Something I found a bit irksome was the way they threw in Red Skull, a memorable villain from the first Captain America film. His reveal was really well done and came as a huge surprise to me as well as most of the cinema, but it seemed way too convenient that he happened to be teleported by one of the Infinity stones to the location of another. It was a well believed theory that Red Skull never actually died, but was instead teleported across the universe by the Tesseract, though it is incredibly fortuitous that he ended up were he did. It seemed to only serve the purpose of ‘fan service’. He is in the film only momentarily and his character doesn’t serve to further the storyline other than to tell Thanos about how to access the Soul Stone; Red Skull is only used as a plot device. After spending 13 films wondering what had happened to him, his appearance was unsatisfactory to say the least.
An interesting side note is that, at the end of the film, the remaining superheroes comprise mainly of the original Avengers, those that started this juggernaut of a franchise. I think it is rather fitting that they will finish off this ten year project in the spectacle that will be Infinity War 2. I also believe this is how Hawkeye will be brought into the second film to complete the original group, with his family having died and he re-joins his Avenger friends in order to exact revenge.
Special mention goes to Tom Holland, AKA Spiderman, whose final scene in the film is apparently completely improvised.
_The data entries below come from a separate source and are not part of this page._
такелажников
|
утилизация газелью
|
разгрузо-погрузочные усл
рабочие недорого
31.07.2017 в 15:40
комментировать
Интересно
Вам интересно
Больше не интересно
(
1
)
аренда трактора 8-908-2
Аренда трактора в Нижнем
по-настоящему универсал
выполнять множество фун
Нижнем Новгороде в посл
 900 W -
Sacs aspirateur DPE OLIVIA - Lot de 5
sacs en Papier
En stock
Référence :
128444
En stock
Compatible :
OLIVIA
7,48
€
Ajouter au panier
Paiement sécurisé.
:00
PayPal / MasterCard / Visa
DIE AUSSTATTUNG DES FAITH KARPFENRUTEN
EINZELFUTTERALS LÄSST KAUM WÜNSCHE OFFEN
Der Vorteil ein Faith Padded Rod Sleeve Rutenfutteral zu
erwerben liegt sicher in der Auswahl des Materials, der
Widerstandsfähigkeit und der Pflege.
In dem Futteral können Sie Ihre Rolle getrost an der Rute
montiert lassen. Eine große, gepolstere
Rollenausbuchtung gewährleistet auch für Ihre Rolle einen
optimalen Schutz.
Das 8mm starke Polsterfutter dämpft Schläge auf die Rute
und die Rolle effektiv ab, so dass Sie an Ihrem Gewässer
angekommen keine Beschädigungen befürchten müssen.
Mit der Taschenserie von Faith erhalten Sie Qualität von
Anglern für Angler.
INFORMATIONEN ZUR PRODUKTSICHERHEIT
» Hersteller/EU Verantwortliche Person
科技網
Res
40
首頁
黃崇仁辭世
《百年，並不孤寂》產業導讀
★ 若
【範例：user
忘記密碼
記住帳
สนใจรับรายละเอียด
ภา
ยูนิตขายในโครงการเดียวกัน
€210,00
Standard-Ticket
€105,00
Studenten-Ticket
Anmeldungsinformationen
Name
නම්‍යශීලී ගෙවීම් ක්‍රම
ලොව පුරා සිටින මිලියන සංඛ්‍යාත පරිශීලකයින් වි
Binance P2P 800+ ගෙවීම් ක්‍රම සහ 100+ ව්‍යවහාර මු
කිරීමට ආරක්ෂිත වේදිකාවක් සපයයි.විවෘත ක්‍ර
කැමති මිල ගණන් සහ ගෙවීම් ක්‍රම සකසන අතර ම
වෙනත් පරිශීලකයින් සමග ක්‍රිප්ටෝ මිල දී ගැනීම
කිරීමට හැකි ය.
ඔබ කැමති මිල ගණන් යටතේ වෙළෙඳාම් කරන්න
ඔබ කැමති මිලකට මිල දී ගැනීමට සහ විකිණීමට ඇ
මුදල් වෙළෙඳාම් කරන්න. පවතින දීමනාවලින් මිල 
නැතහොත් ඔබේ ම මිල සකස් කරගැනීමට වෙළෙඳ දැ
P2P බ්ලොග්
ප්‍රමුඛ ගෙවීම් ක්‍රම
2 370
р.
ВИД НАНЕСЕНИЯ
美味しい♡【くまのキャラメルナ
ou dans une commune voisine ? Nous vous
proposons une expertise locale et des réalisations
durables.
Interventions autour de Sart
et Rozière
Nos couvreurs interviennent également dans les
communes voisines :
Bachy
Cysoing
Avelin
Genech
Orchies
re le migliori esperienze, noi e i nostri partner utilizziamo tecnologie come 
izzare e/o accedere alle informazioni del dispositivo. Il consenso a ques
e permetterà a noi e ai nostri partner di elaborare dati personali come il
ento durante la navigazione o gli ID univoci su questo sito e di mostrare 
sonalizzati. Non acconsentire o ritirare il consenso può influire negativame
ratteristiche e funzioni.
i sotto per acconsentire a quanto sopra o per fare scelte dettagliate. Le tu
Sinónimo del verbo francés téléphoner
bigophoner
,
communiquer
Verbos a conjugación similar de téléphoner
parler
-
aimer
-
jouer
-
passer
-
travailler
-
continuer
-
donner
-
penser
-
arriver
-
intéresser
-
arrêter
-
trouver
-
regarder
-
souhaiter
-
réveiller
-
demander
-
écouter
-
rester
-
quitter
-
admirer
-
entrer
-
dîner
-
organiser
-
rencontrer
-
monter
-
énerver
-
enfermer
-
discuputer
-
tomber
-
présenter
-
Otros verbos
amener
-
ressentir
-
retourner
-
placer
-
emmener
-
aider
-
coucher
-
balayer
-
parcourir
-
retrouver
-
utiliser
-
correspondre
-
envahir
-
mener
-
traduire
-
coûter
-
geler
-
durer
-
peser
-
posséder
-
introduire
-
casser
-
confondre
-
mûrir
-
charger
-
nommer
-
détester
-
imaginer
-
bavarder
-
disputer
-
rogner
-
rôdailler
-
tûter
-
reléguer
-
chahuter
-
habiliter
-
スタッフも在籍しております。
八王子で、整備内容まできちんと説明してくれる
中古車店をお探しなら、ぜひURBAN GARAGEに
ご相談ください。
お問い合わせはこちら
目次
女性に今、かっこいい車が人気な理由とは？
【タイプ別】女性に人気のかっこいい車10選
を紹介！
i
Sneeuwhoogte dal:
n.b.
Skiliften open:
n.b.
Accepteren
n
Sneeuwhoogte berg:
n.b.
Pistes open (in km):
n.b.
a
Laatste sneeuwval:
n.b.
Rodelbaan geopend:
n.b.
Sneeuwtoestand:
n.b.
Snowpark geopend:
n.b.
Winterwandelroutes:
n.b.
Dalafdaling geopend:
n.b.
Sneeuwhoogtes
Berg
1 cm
If it hadn’t been pointed out to me I wouldn’t have known! It is so genuine and one of the more poignant moments of the film, and shows a great understanding of his character by Holland.
The end credits scene is brilliant. It sets up that Captain Marvel may be used to defeat Thanos and also, it hints at how she will be used by Marvel going forward. I suspect that she will become the new figurehead of the MCU, much like Iron Man was in 2008. It is entirely likely that the original Avengers may not all make it out alive in Part 2, and therefore the MCU needs a new Iron Man. Captain Marvel is that character, and who better to introduce her to the franchise than Nick Fury. I chuckled when Samuel L Jackson was about to utter his catchphrase just as he began to fade out of existence; how fitting that Fury became Jackson, the same way that Jackson became Fury.
The Thing Is, Avengers: Infinity War is an amazingly ambitious enterprise, and one that has been pulled off incredibly well. The film is well paced, the plot, although predictable, is not like a piece of Emmental cheese and full of overly-sized holes, which is refreshing. Thanos makes for a formidable villain and it will be interesting to see how the remaining Avengers defeat him. Despite its problems, Infinity War rose to meet its high expectations and in many cases surpassed them. It’s already broken records and will most likely continue to do so. I bet those over at Warner Bros and DC Comics are rather envious right now, and making copious amounts of notes!